The U.S. trade deficit with China drops by 17 percent: EconPol Europe
Contrary to the mainstream media reporting, President Donald Trump may be winning the trade war with China, according to a leading European think tank.
The tariffs placed by the Trump administration could narrow the U.S. trade deficit with China by 17 percent, a recent paper published by Munich-based EocnPol Europe projects.
“The US import tariffs will increase the prices of the affected Chinese products in the United States and decrease the profit margin of Chinese exporters,” the fifteen page report says. “This might force some Chinese firms to stop exporting to the US, or even force them completely out of the market.”
The tariffs slapped on Chinese goods by President Trump could lead to a net gain of $18.4 billion for the government, the document estimates.
The report titled “Who is Paying for the Trade War with China?” shows the changing trade dynamics between the two countries:
[T]he greatest share of the tariff burden falls not on American consumers or firms, but on Chinese exporters. We calibrate a simple economic model and find that a 25 percentage point increase in tariffs raises US consumer prices on all affected Chinese products by only 4.5% on average, while the producer price of Chinese firms declines by 20.5%. The US government has strategically levied import duties on goods with high import elasticities, which transfers a great share of the tariff burden on to Chinese exporters. Chinese firms pay approximately 75% of the tariff burden and the tariffs decrease Chinese exports of affected goods to the United States by around 37%. This implies that the bilateral trade deficit between the US and China drops by 17%.
German newspaper Die Welt backed up the findings published by EconPol report by citing the economic data published by the IFO economic research institute:
“Germany’s IFO Institute sees China in a tough spot. The IFO researchers concluded in a study that the countries in the Far East will be most affected by the trade war. “Tariffs are just another form of expense which is distributed between the foreign manufacturer and the consumers at home,” economist Gabriel Felbermayr explained.
And three fourth of the U.S. tariff on Chinese goods will be borne by the Chinese manufacturers. Americans, on the other hand, will gain considerable revenue. “The problem with protectionism is that it can actually have economic benefits for the United States,” Felbermayr said.
These are outrageous predictions that British and German [economists] are making: around the world, even in the U.S., economists and company bosses were long convinced of the disastrous results of Trump’s tariffs. And now economists say that President’s tough trade policy and his much despised “America First” can have positive impact.
The U.S. customs revenues are going to rise by 22,5 billion, IFO Institute estimates. An amount that can later be redistributed [over to consumers]. Economists project a net gain of $18,4 billion. They see a 37 percent drop in the exports goods impacted [by the tariff hike]. In terms of trade deficit between China and the U.S., this will amount to a reduction of 17 percent. [Translation by the author]
In late September, President Trump had imposed tariffs on $250 billion worth of Chinese goods, alleging Beijing of engaging in unfair trade practices. The White House has threatened to raise tariffs on additional $267 billion worth of Chinese imports.
In recent weeks, President Trump has raised the prospect of a negotiated settlement with China. “China wants to make a deal, they sent a list of things they are willing to do, which is a large list, and it is just not acceptable to me yet. But at some point I think that we are doing extremely well with respect to China,” he said on Friday.
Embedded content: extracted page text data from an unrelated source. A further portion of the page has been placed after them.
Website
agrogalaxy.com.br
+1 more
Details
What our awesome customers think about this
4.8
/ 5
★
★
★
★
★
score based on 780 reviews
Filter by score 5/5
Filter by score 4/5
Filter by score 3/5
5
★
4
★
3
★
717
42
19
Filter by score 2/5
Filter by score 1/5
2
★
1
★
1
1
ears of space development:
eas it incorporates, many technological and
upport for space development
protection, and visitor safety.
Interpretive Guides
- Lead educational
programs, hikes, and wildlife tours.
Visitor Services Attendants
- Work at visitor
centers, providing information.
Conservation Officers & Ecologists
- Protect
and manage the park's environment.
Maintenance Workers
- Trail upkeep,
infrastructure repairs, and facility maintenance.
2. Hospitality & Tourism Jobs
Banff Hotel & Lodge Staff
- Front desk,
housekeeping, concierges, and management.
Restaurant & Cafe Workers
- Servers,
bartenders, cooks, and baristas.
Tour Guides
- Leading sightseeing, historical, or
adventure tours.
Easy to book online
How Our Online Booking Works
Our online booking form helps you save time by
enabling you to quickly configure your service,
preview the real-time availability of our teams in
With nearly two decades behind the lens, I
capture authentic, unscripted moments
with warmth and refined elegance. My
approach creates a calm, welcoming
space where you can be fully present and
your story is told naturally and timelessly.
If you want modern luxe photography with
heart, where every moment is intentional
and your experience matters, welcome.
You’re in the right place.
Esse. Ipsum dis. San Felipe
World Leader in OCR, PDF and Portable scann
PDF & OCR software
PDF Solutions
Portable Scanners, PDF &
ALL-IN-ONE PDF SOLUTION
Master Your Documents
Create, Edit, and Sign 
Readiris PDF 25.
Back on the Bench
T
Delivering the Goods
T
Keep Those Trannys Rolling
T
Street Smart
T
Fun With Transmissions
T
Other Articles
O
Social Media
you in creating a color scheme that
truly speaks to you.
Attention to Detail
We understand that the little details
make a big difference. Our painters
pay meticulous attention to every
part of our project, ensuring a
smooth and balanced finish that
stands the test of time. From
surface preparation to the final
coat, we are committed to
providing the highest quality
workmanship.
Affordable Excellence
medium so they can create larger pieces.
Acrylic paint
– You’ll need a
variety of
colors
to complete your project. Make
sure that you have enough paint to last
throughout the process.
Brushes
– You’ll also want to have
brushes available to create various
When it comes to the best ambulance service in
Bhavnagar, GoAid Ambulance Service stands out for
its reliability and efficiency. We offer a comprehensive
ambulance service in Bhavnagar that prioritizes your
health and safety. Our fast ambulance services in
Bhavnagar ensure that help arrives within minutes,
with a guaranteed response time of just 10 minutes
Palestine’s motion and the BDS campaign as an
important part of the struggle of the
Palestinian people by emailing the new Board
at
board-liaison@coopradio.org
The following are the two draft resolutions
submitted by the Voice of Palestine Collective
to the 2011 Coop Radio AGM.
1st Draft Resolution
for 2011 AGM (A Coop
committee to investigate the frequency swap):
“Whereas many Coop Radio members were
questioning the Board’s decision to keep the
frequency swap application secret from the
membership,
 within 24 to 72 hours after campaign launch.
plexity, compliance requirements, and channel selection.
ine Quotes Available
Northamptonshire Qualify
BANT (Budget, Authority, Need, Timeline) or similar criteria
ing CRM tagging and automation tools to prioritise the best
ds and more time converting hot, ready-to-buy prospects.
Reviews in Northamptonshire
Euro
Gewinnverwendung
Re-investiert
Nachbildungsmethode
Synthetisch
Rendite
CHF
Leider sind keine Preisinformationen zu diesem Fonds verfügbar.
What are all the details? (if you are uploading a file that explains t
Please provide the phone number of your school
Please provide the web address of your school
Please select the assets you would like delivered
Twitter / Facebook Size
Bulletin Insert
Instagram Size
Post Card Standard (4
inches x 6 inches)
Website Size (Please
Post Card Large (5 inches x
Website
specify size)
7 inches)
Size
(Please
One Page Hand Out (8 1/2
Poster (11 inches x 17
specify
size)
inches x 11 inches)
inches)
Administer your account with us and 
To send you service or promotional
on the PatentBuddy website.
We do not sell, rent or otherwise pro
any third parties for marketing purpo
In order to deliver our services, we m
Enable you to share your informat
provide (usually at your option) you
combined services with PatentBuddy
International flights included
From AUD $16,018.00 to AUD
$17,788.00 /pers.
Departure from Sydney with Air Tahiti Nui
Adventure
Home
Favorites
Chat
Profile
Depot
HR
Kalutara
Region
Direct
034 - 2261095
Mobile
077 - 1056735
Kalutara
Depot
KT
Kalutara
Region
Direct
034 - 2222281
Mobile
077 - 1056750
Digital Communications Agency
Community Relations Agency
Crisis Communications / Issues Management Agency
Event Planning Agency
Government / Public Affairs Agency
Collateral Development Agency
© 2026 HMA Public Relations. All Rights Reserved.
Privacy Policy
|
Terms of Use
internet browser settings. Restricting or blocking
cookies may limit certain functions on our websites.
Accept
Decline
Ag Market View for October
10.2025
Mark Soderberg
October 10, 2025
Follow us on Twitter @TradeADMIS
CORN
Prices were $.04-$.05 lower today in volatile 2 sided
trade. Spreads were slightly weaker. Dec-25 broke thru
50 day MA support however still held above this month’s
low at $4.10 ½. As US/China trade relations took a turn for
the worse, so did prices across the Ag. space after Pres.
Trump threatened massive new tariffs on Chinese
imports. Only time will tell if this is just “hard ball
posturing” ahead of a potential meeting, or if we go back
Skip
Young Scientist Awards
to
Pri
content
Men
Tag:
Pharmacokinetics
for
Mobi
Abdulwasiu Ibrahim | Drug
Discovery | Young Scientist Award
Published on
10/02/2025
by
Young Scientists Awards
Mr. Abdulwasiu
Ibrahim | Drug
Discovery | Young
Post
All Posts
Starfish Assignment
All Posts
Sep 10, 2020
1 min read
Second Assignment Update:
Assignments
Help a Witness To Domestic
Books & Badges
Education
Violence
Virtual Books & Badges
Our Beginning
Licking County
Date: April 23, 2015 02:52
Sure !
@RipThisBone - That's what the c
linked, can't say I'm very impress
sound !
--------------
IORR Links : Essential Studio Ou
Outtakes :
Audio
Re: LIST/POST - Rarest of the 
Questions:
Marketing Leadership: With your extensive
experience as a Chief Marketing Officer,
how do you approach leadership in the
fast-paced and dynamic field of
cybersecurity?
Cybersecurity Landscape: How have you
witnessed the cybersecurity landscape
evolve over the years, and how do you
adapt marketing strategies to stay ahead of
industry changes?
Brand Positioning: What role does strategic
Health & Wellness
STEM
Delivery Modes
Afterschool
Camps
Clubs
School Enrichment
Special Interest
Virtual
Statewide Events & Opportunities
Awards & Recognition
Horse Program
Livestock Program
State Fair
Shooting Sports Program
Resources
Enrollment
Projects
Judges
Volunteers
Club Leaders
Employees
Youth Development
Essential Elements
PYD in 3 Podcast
A deal could be reached later this month when President Trump comes face to face with the Chinese leader Xi Jinping at the G20 summit in Argentina, Chinese media suggests. Beijing is dispatching a trade negotiation team to Buenos Aires, South China Morning Post reported on Tuesday.
If the projections made by Germany’s EocnPol Europe, a state-funded institution, are to be believed, President Trump — unlike his predecessor — will be negotiating with his Chinese counterpart from a position of strength. As President Ronald Reagan forced the Soviet Union to the negotiating table with his strategy of “Peace through strength,” President Trump’s “America First” policy has succeeded in making Beijing reconsider its predatory trade practices.
What a difference a presidential election makes!